Belarus is aiming to stop paying for Russian gas in US dollars and start using Belarusian rubles in its contracts with Gazprom.
This goal was included in the “Strategy for increasing faith in the national currency until 2035” which was compiled by the Belarusian government and National Bank and approved on January 3.
The Belarusian ruble, introduced in 1994, has suffered from chronic devaluation and at present has “completely stopped fulfilling the function of money”. As much as 60% of the transactions in the country are made using dollars. Due to double-digit inflation, dollars are used for contracts, payment amounts and savings, according to the document published by the Belarusian government.
This unfortunate outcome is the result of the government’s policy of constantly “printing” money, and its lack of dollar revenue. Monetary emissions have helped to prevent the collapse of important production chains, but as a result the government and Central Bank are facing “serious challenges” ensuring price stability, and accelerating economic growth has become impossible, the strategy states. Increasing faith in the Belarusian ruble is the primary task, which is “vitally important” for the economic model based on internal investments, the Council of Ministers and National Bank emphasize. In order to do so, as of 2020 Minsk will start to employ people using the national currency, and will transition to inflation targeting by 2021. The government will also start to restrict the use of foreign currency in the country.
In particular, this will apply to gas contracts. “In order to increase faith in the Belarusian ruble, we propose to consider the matter of introducing changes to the agreement between the Government of the Republic of Belarus and the Government of the Russian Federation which exclude the option of making payments in foreign currency within the Republic of Belarus between residents for natural gas,” the document states.

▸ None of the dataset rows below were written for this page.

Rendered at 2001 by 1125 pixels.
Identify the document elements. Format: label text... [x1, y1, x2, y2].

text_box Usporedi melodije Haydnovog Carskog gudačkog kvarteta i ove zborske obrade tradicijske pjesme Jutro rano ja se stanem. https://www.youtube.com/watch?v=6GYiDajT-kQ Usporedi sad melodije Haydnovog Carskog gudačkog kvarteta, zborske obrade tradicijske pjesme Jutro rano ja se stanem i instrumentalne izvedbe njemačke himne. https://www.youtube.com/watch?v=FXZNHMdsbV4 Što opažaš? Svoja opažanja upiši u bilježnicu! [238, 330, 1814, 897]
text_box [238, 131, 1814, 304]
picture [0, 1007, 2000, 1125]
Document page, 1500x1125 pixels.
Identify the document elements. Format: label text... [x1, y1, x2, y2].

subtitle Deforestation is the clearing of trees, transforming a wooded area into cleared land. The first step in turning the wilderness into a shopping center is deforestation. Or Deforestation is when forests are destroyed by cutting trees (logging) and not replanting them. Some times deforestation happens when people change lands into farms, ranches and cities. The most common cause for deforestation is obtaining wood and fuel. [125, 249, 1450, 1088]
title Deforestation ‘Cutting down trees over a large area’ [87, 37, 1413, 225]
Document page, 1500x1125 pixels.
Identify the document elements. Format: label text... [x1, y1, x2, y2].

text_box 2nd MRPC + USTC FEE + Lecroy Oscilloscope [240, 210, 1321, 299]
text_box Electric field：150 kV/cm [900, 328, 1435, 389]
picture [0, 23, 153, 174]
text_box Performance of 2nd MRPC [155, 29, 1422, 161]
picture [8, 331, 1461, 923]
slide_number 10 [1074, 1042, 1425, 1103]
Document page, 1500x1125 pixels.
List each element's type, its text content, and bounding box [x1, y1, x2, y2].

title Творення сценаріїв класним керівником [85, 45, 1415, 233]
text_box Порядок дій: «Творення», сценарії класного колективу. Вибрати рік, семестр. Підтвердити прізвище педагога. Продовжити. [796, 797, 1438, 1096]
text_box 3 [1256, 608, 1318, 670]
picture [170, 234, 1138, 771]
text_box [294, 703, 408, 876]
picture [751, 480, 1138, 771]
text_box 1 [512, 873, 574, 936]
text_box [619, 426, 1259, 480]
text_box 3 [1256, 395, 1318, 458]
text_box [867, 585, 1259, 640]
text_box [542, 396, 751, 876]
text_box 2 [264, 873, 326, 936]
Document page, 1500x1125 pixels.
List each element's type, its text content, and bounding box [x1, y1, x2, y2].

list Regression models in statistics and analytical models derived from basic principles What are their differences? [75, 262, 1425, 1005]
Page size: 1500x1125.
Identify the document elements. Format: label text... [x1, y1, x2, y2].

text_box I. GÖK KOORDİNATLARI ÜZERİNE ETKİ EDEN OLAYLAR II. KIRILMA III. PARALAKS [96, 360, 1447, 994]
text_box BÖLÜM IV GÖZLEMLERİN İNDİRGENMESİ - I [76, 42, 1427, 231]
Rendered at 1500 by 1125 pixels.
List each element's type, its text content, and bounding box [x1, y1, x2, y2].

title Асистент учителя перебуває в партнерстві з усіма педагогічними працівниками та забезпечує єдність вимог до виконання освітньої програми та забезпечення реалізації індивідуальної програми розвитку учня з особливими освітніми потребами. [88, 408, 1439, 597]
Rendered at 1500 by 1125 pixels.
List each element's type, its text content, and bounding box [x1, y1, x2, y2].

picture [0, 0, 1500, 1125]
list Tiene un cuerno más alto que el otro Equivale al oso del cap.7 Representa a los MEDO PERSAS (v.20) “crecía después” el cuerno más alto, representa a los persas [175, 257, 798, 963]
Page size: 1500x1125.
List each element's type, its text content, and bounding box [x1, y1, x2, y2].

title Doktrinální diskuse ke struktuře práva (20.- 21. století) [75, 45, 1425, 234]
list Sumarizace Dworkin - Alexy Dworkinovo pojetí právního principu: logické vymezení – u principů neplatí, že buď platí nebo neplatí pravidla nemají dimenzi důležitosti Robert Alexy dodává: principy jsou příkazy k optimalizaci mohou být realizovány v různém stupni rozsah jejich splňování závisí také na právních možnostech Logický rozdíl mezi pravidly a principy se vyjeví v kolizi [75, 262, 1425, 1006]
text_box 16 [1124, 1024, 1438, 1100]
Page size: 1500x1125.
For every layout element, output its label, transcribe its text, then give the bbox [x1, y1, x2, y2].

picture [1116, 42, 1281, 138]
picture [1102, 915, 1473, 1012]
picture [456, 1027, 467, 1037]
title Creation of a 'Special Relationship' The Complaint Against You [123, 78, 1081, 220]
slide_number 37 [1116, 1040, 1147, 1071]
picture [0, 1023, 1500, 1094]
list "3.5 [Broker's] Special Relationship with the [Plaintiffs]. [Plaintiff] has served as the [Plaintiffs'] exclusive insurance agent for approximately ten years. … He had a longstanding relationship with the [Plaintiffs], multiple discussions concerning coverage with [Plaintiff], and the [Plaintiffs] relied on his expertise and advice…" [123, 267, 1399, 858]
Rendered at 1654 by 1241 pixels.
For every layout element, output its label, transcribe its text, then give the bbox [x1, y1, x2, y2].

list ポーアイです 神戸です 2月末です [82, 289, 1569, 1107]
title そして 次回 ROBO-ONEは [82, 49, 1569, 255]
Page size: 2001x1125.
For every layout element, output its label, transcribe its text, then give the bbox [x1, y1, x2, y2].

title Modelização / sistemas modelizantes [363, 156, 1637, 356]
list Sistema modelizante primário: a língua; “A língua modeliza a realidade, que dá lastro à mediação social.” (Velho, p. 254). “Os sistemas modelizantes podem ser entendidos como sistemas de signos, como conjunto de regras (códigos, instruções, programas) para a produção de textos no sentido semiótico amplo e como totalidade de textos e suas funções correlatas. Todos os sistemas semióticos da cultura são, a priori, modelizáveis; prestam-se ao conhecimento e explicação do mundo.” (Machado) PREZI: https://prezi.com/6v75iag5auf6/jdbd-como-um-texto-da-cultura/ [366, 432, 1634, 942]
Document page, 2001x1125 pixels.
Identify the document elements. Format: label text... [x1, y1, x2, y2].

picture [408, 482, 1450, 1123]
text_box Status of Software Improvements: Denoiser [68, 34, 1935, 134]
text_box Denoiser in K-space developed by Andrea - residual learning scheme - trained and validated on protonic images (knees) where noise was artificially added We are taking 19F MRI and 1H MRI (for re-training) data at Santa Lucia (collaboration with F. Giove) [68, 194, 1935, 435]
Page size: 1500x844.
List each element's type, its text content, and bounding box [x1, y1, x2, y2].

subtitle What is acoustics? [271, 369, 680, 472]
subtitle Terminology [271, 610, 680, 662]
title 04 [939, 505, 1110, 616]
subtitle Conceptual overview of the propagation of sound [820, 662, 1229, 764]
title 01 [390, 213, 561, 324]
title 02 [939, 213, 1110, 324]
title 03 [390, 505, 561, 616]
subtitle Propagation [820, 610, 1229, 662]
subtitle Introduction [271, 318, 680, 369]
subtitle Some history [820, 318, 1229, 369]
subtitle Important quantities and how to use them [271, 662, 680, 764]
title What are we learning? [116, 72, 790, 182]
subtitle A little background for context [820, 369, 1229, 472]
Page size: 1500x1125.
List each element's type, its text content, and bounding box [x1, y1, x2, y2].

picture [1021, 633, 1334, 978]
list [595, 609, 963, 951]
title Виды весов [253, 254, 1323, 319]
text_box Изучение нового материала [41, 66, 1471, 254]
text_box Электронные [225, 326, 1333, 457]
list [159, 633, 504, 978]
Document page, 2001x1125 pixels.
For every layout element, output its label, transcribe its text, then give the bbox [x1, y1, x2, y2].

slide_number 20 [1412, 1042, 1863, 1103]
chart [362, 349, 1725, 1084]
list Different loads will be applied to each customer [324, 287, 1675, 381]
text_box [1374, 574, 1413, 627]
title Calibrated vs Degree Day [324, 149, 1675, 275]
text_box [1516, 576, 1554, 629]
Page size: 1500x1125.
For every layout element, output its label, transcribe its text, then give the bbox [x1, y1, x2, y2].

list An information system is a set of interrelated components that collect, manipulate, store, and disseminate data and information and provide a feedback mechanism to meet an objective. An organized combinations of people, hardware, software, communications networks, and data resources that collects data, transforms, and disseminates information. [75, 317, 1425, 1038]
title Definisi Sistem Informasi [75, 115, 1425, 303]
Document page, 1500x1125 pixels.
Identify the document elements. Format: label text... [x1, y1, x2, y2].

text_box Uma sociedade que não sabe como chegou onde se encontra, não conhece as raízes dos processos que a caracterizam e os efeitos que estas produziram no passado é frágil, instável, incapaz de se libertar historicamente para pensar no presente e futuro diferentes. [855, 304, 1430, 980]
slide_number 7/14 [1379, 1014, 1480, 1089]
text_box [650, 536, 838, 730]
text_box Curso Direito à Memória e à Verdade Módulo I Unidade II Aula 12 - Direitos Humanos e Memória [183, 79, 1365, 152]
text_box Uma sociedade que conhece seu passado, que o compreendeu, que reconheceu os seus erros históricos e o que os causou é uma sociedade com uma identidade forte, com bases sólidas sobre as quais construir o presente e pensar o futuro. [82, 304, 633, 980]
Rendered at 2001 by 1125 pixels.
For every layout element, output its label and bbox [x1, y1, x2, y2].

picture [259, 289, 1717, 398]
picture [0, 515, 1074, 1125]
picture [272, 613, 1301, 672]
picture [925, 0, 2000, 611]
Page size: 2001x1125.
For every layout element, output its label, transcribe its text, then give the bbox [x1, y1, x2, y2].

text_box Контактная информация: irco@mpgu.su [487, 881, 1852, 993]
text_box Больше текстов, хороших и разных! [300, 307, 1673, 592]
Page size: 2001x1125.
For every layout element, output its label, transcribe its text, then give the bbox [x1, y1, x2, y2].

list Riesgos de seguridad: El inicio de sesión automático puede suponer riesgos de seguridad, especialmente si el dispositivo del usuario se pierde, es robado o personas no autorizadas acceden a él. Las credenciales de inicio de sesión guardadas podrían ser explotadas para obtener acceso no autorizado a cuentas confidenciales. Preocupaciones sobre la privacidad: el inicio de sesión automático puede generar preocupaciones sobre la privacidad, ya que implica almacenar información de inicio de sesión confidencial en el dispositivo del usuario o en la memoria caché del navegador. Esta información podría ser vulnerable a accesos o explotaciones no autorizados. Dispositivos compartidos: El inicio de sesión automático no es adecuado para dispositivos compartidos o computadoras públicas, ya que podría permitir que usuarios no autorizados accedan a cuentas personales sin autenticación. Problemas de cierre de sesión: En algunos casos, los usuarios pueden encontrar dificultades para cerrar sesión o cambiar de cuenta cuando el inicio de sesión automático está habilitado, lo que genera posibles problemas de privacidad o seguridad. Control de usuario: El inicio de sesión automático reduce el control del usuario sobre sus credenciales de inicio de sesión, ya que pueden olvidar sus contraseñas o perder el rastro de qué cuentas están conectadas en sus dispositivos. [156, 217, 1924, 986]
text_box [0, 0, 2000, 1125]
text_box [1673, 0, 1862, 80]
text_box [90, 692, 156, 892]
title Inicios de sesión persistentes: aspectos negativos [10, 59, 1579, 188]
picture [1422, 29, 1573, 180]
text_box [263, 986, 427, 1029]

Once this decision has been approved by the government, the corresponding decree will need to be signed by President Alexander Lukashenko.
Belarus consumes roughly 20 billion cubic meters of Gazprom’s gas every year. Based on the average price of $160 per thousand cubic meters for former Soviet states (January-September 2019), this gas costs Minsk $3.2 billion per year.
In order to pay for the gas, Minsk is forced to hand over nearly a tenth of its dollar hard currency earned by exporting goods ($33.4 billion in 2018). However, Belarus has a negative balance of payments, in other words, the inflow of foreign currency is smaller than the outflow. The “gap” reached $7.4 billion in 2010, but by last year the government had managed to virtually eliminate it, thanks to external investments in the form of loans from Russia and the Eurasian Fund for Stabilization and Development.
The invigorating stream of foreign currency was interrupted after Minsk refused to integrate its currency system and state governance with Russia: not a cent of Russian money was included in Belarus’s budget for 2020.
In December, the Belarusian Finance Ministry took a $500 million loan from China, but this amount is not enough to cover all of its foreign debt obligations for 2020 ($2.6 billion in repayments and $1.2 billion in interest).
Belarus’s total foreign debt amounts to $16.5 billion, which is nearly double the country’s foreign currency reserves.